Parece desconcertada.

– Bien… ¿Qué ha dicho la policía?

– No están haciendo nada. Dicen que no hay ningún caso. No me creen. -Me siento traicionada por el alivio que transmite su expresión. Se complace en permitir que la opinión de otros profesionales determinen la suya.

– Parece cansada -dice-. Le voy a recetar unos comprimidos que la ayudarán a dormir…

– No. No necesito píldoras. Acabo de despertar de un sueño de más de doce horas. Rellenaré su cuestionario, pero no voy a tomar nada.
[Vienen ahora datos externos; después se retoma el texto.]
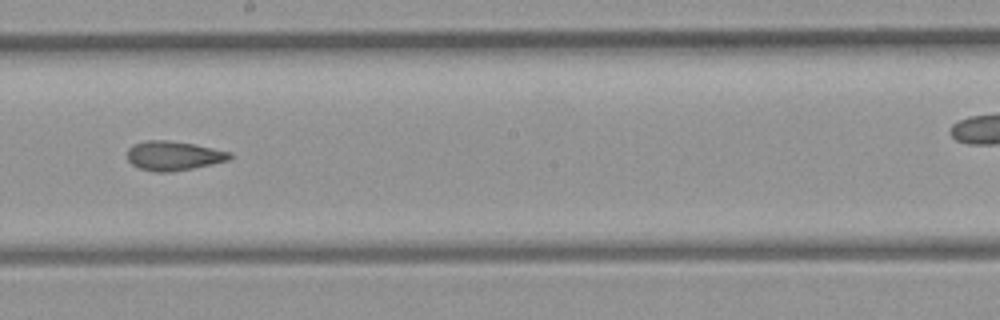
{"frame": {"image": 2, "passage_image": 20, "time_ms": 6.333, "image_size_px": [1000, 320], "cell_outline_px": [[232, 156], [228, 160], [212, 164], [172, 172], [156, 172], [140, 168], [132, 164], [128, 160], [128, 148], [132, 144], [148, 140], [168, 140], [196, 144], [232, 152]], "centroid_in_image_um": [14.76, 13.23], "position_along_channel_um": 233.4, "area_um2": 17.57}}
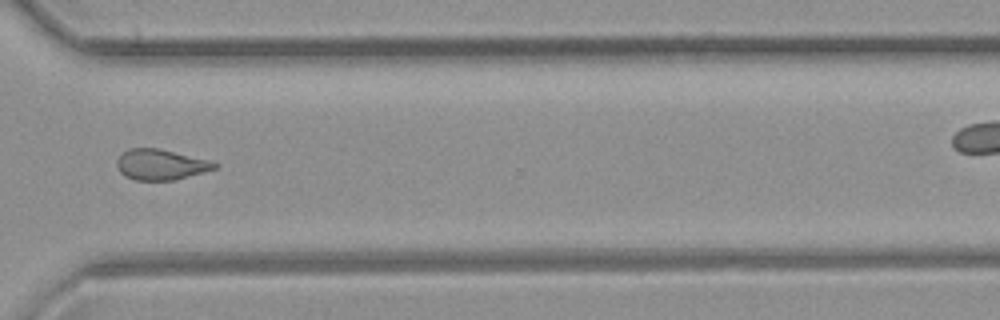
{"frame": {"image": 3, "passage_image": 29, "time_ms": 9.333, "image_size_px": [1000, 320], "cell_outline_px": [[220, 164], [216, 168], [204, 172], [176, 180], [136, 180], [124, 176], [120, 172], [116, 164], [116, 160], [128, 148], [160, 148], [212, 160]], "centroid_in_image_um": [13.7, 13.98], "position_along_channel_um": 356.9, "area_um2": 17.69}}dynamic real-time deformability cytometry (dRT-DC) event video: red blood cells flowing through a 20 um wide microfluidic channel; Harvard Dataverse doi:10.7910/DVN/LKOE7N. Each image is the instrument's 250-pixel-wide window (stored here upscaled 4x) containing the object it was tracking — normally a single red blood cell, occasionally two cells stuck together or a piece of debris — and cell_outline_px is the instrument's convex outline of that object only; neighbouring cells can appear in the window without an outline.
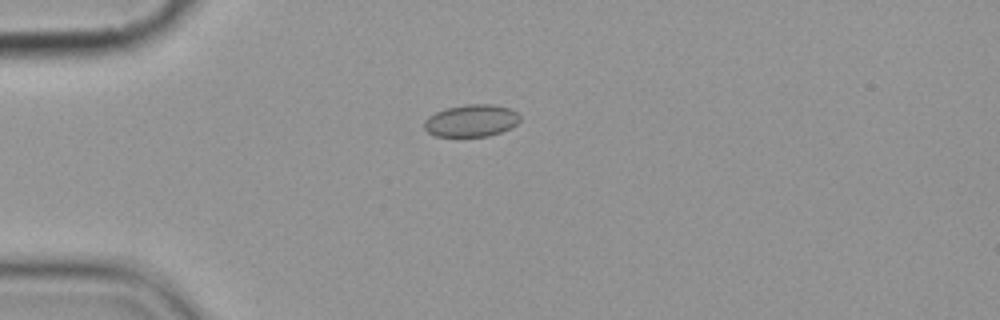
{"species": "common noctule bat (a hibernating species)", "species_latin": "Nyctalus noctula", "temperature_condition": "cold", "stored_images_in_passage": 7, "camera_frame_rate_fps": 3000, "um_per_image_px": 0.085, "animal": {"sex": "female", "body_mass_g": 19.9}, "frame": {"image": 1, "passage_image": 2, "time_ms": 1.333, "image_size_px": [1000, 320], "cell_outline_px": [[520, 120], [512, 128], [488, 136], [436, 136], [428, 132], [424, 128], [424, 120], [428, 116], [444, 108], [464, 104], [492, 104], [512, 108], [520, 116]], "centroid_in_image_um": [40.07, 10.24], "position_along_channel_um": 44.9, "area_um2": 18.15}}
No me pasa nada. Si parezco cansada es porque he dormido demasiado. Derne ese bolígrafo. -Me pasa el bolígrafo. Marco unas cuantas casillas estratégicas, intento parecer lo más equilibrada posible.

– ¿Cómo se siente físicamente en general? -pregunta.

– Quizá algo mareada a veces -admito-. Atolondrada.

– ¿Está tomando Cocodamol?

– Sí. ¿Por eso me siento mareada?

– Es un analgésico muy fuerte. ¿Cuánto tiempo hace de su cesárea?

– Dejaré de tomarlo -digo-. Necesito tener la mente lúcida. Nunca me ha gustado tomar analgésicos alopáticos, pero Vivienne me decía que los necesitaba. La creí. -También estoy tomando dos remedios homeopáticos, hypericum y gelsemium.